(DATA)

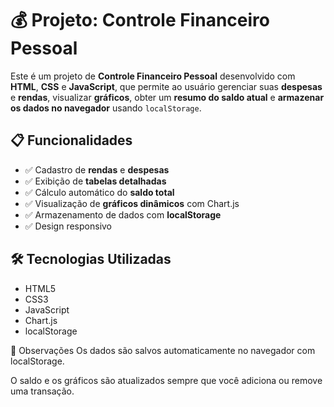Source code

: # 💰 Projeto: Controle Financeiro Pessoal

Este é um projeto de **Controle Financeiro Pessoal** desenvolvido com **HTML**, **CSS** e **JavaScript**, que permite ao usuário gerenciar suas **despesas** e **rendas**, visualizar **gráficos**, obter um **resumo do saldo atual** e **armazenar os dados no navegador** usando `localStorage`.

## 📋 Funcionalidades

- ✅ Cadastro de **rendas** e **despesas**
- ✅ Exibição de **tabelas detalhadas**
- ✅ Cálculo automático do **saldo total**
- ✅ Visualização de **gráficos dinâmicos** com Chart.js
- ✅ Armazenamento de dados com **localStorage**
- ✅ Design responsivo

## 🛠 Tecnologias Utilizadas

- HTML5
- CSS3
- JavaScript
- Chart.js
- localStorage

📌 Observações
Os dados são salvos automaticamente no navegador com localStorage.

O saldo e os gráficos são atualizados sempre que você adiciona ou remove uma transação.
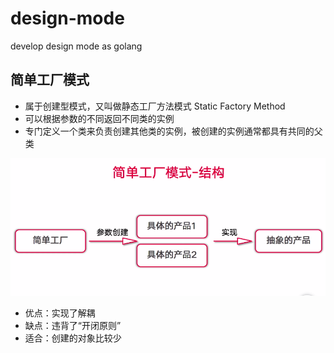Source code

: # design-mode
develop design mode as golang

## 简单工厂模式
- 属于创建型模式，又叫做静态工厂方法模式 Static Factory Method
- 可以根据参数的不同返回不同类的实例
- 专门定义一个类来负责创建其他类的实例，被创建的实例通常都具有共同的父类

![RUNOOB 图标](images/static-factory-method.png "RUNOOB")

- 优点：实现了解耦
- 缺点：违背了“开闭原则”
- 适合：创建的对象比较少
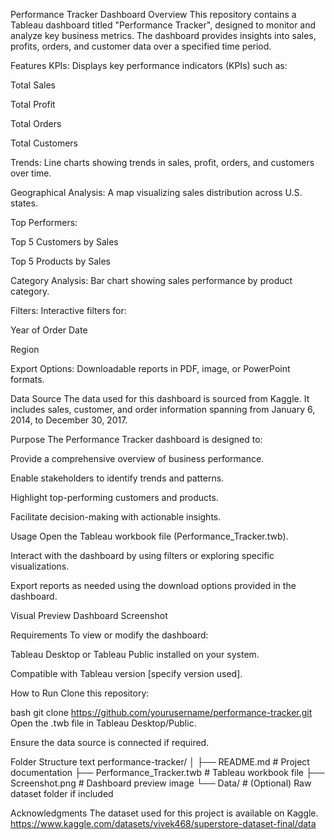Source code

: Performance Tracker Dashboard
Overview
This repository contains a Tableau dashboard titled "Performance Tracker", designed to monitor and analyze key business metrics. The dashboard provides insights into sales, profits, orders, and customer data over a specified time period.

Features
KPIs: Displays key performance indicators (KPIs) such as:

Total Sales

Total Profit

Total Orders

Total Customers

Trends: Line charts showing trends in sales, profit, orders, and customers over time.

Geographical Analysis: A map visualizing sales distribution across U.S. states.

Top Performers:

Top 5 Customers by Sales

Top 5 Products by Sales

Category Analysis: Bar chart showing sales performance by product category.

Filters: Interactive filters for:

Year of Order Date

Region

Export Options: Downloadable reports in PDF, image, or PowerPoint formats.

Data Source
The data used for this dashboard is sourced from Kaggle. It includes sales, customer, and order information spanning from January 6, 2014, to December 30, 2017.

Purpose
The Performance Tracker dashboard is designed to:

Provide a comprehensive overview of business performance.

Enable stakeholders to identify trends and patterns.

Highlight top-performing customers and products.

Facilitate decision-making with actionable insights.

Usage
Open the Tableau workbook file (Performance_Tracker.twb).

Interact with the dashboard by using filters or exploring specific visualizations.

Export reports as needed using the download options provided in the dashboard.

Visual Preview
Dashboard Screenshot

Requirements
To view or modify the dashboard:

Tableau Desktop or Tableau Public installed on your system.

Compatible with Tableau version [specify version used].

How to Run
Clone this repository:

bash
git clone https://github.com/yourusername/performance-tracker.git
Open the .twb file in Tableau Desktop/Public.

Ensure the data source is connected if required.

Folder Structure
text
performance-tracker/
│
├── README.md          # Project documentation
├── Performance_Tracker.twb # Tableau workbook file
├── Screenshot.png     # Dashboard preview image
└── Data/              # (Optional) Raw dataset folder if included

Acknowledgments
The dataset used for this project is available on Kaggle.
https://www.kaggle.com/datasets/vivek468/superstore-dataset-final/data
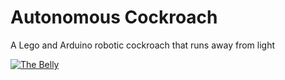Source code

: # Autonomous Cockroach

A Lego and Arduino robotic cockroach that runs away from light

[![The Belly](https://j.gifs.com/M8B2KO.gif)](https://youtu.be/l8UyhBrsYiA?list=PL8vd3SY6nWgNnAt1ZeeDBiQZaWnJG4UQV)

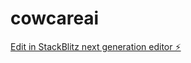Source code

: # cowcareai

[Edit in StackBlitz next generation editor ⚡️](https://stackblitz.com/~/github.com/Shobhitha-B/cowcareai)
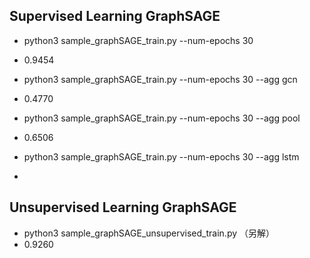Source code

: ## Supervised Learning GraphSAGE
* python3 sample_graphSAGE_train.py --num-epochs 30
* 0.9454

* python3 sample_graphSAGE_train.py --num-epochs 30 --agg gcn
* 0.4770

* python3 sample_graphSAGE_train.py --num-epochs 30 --agg pool
* 0.6506

* python3 sample_graphSAGE_train.py --num-epochs 30 --agg lstm
*

## Unsupervised Learning GraphSAGE
* python3 sample_graphSAGE_unsupervised_train.py （另解）
* 0.9260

(End DATA)

*TASK TO COMPLETE*
Can you return every line of the data above verbatim, with the pictures left out?

*FINISHED TASK*
Source code

: # 💰 Projeto: Controle Financeiro Pessoal

Este é um projeto de **Controle Financeiro Pessoal** desenvolvido com **HTML**, **CSS** e **JavaScript**, que permite ao usuário gerenciar suas **despesas** e **rendas**, visualizar **gráficos**, obter um **resumo do saldo atual** e **armazenar os dados no navegador** usando `localStorage`.

## 📋 Funcionalidades

- ✅ Cadastro de **rendas** e **despesas**
- ✅ Exibição de **tabelas detalhadas**
- ✅ Cálculo automático do **saldo total**
- ✅ Visualização de **gráficos dinâmicos** com Chart.js
- ✅ Armazenamento de dados com **localStorage**
- ✅ Design responsivo

## 🛠 Tecnologias Utilizadas

- HTML5
- CSS3
- JavaScript
- Chart.js
- localStorage

📌 Observações
Os dados são salvos automaticamente no navegador com localStorage.

O saldo e os gráficos são atualizados sempre que você adiciona ou remove uma transação.
Source code

: # design-mode
develop design mode as golang

## 简单工厂模式
- 属于创建型模式，又叫做静态工厂方法模式 Static Factory Method
- 可以根据参数的不同返回不同类的实例
- 专门定义一个类来负责创建其他类的实例，被创建的实例通常都具有共同的父类

![RUNOOB 图标](images/static-factory-method.png "RUNOOB")

- 优点：实现了解耦
- 缺点：违背了“开闭原则”
- 适合：创建的对象比较少
Source code

: Performance Tracker Dashboard
Overview
This repository contains a Tableau dashboard titled "Performance Tracker", designed to monitor and analyze key business metrics. The dashboard provides insights into sales, profits, orders, and customer data over a specified time period.

Features
KPIs: Displays key performance indicators (KPIs) such as:

Total Sales

Total Profit

Total Orders

Total Customers

Trends: Line charts showing trends in sales, profit, orders, and customers over time.

Geographical Analysis: A map visualizing sales distribution across U.S. states.

Top Performers:

Top 5 Customers by Sales

Top 5 Products by Sales

Category Analysis: Bar chart showing sales performance by product category.

Filters: Interactive filters for:

Year of Order Date

Region

Export Options: Downloadable reports in PDF, image, or PowerPoint formats.

Data Source
The data used for this dashboard is sourced from Kaggle. It includes sales, customer, and order information spanning from January 6, 2014, to December 30, 2017.

Purpose
The Performance Tracker dashboard is designed to:

Provide a comprehensive overview of business performance.

Enable stakeholders to identify trends and patterns.

Highlight top-performing customers and products.

Facilitate decision-making with actionable insights.

Usage
Open the Tableau workbook file (Performance_Tracker.twb).

Interact with the dashboard by using filters or exploring specific visualizations.

Export reports as needed using the download options provided in the dashboard.

Visual Preview
Dashboard Screenshot

Requirements
To view or modify the dashboard:

Tableau Desktop or Tableau Public installed on your system.

Compatible with Tableau version [specify version used].

How to Run
Clone this repository:

bash
git clone https://github.com/yourusername/performance-tracker.git
Open the .twb file in Tableau Desktop/Public.

Ensure the data source is connected if required.

Folder Structure
text
performance-tracker/
│
├── README.md          # Project documentation
├── Performance_Tracker.twb # Tableau workbook file
├── Screenshot.png     # Dashboard preview image
└── Data/              # (Optional) Raw dataset folder if included

Acknowledgments
The dataset used for this project is available on Kaggle.
https://www.kaggle.com/datasets/vivek468/superstore-dataset-final/data
Source code

: # Autonomous Cockroach

A Lego and Arduino robotic cockroach that runs away from light

[![The Belly](https://j.gifs.com/M8B2KO.gif)](https://youtu.be/l8UyhBrsYiA?list=PL8vd3SY6nWgNnAt1ZeeDBiQZaWnJG4UQV)

Source code

: # cowcareai

[Edit in StackBlitz next generation editor ⚡️](https://stackblitz.com/~/github.com/Shobhitha-B/cowcareai)
Source code

: ## Supervised Learning GraphSAGE
* python3 sample_graphSAGE_train.py --num-epochs 30
* 0.9454

* python3 sample_graphSAGE_train.py --num-epochs 30 --agg gcn
* 0.4770

* python3 sample_graphSAGE_train.py --num-epochs 30 --agg pool
* 0.6506

* python3 sample_graphSAGE_train.py --num-epochs 30 --agg lstm
*

## Unsupervised Learning GraphSAGE
* python3 sample_graphSAGE_unsupervised_train.py （另解）
* 0.9260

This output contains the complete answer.